Enrique Peñalosa was born in Washington DC in 1954 to Colombian parents. He studied at the Gimnasio Campestre and received a Bachelor’s Degree in Economics from Duke University, a Master’s Degree from the International Institute of Public Administration in Paris and a Ph.D. in Public Administration from the University of Paris II. Peñalosa served as a national representative for Bogotá, as Economic Secretary under former president Virgilio Barco, and as Director of the Colombian Institute of Savings and Housing before elected Mayor of Bogotá in 1997.

As mayor, Peñalosa focused on developing infrastructure and creating public spaces. He built public libraries, schools, and bike routes and started the TransMilenio. After his term as mayor, Peñalosa ran unsuccessfully for the senate and twice more for the position of mayor. He is currently affiliated with the political party Alianza Verde, which promotes social inclusion through public education and healthcare reform, environmental protection, renegotiating Colombia’s free trade agreements, and supporting the government’s peace process with FARC.

Oscar Iván Zuluaga

Óscar Iván Zuluaga was born in 1959 in the department of Caldas. He studied economics at the Pontificia Universidad Javeriana and received a Master’s Degree in Public Finance from the University of Exeter in the United Kingdom. He served as a city councilman and as the mayor of his hometown of Pensilvania before becoming a businessman in the iron and steel industry. In 2002, Zuluaga was elected as a national senator and actively promoted the reelection of former president Álvaro Uribe. Zuluaga served as Minister Counselor of the Presidency and Finance Minister under Uribe.

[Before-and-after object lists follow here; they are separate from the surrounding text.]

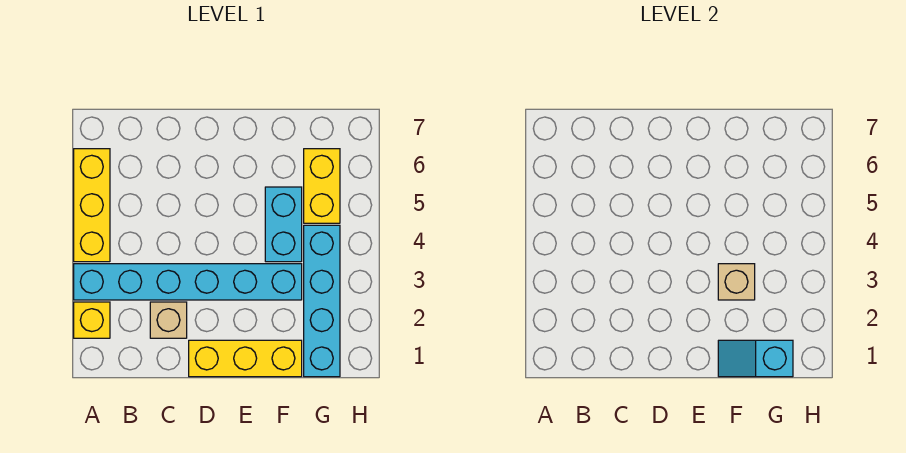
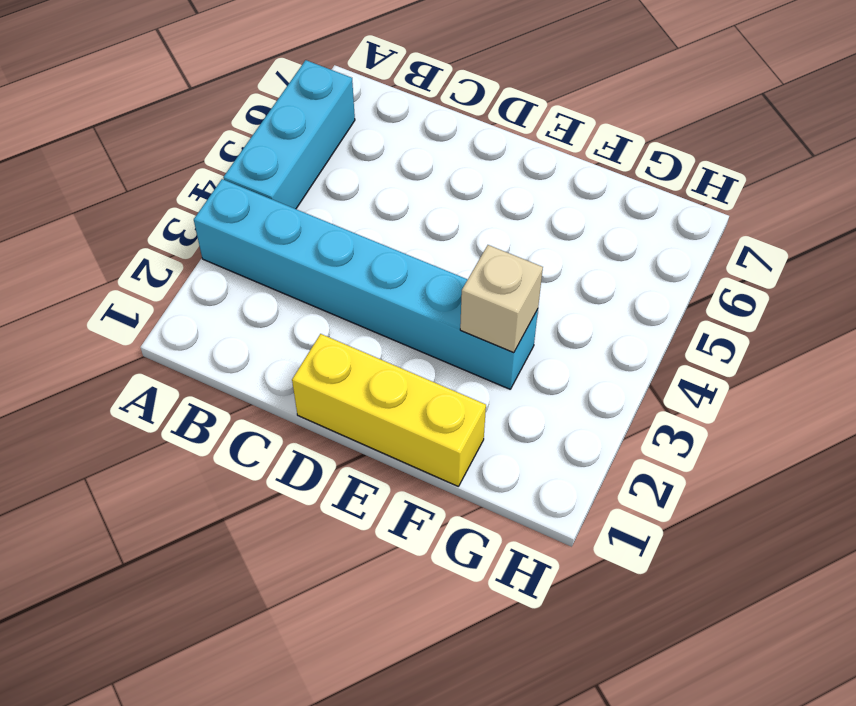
cyan brick A4:A6 level 1 -> yellow brick A4:A6 level 1
none -> yellow brick A2 level 1
none -> tan brick C2 level 1

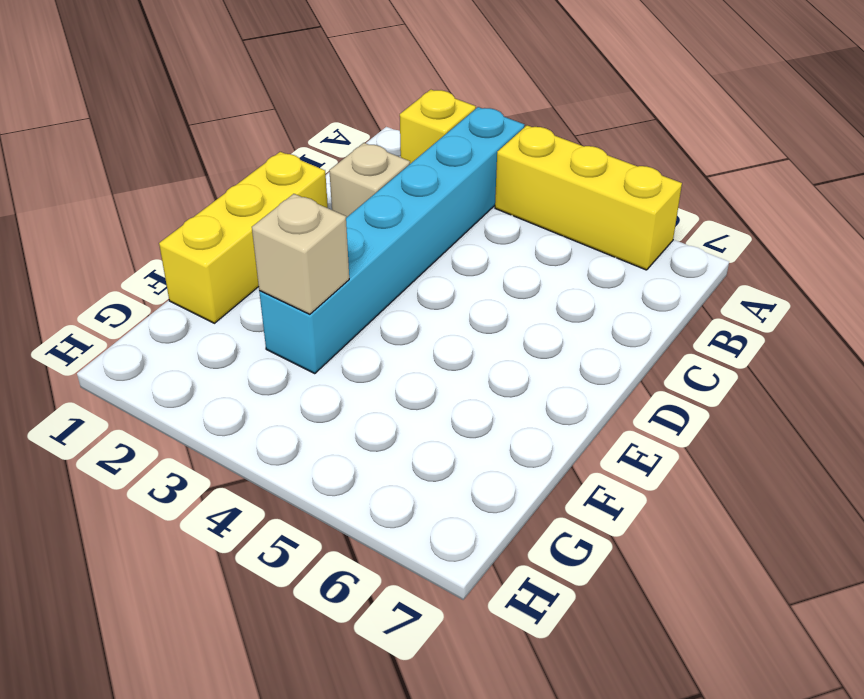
none -> cyan brick F4:F5 level 1
none -> cyan brick G1:G4 level 1

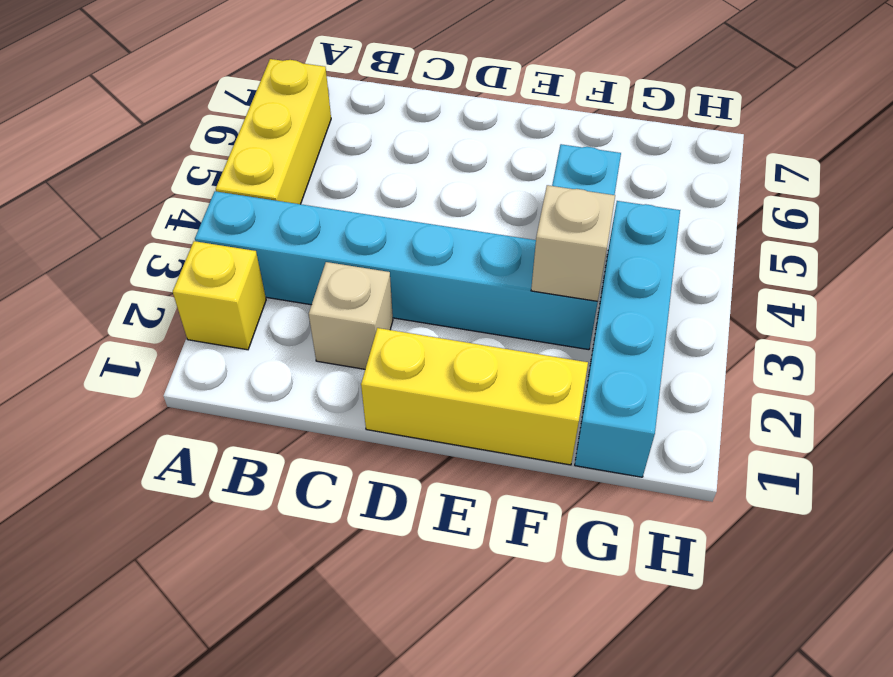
none -> yellow brick G5:G6 level 1
none -> cyan slope F1:G1 level 2 top G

As the presidential candidate for Uribe’s Centro Democrático party, Zuluaga is opposed to any peace agreement with FARC that would allow demobilized guerrilla fighters to participate in politics. Instead, he proposes increased security measures to fight drug trafficking, extortion, urban crime and terrorism. He also supports increasing economic development in the countryside, healthcare reform that focuses on preventative care, and education reform that includes increasing the length of the school day.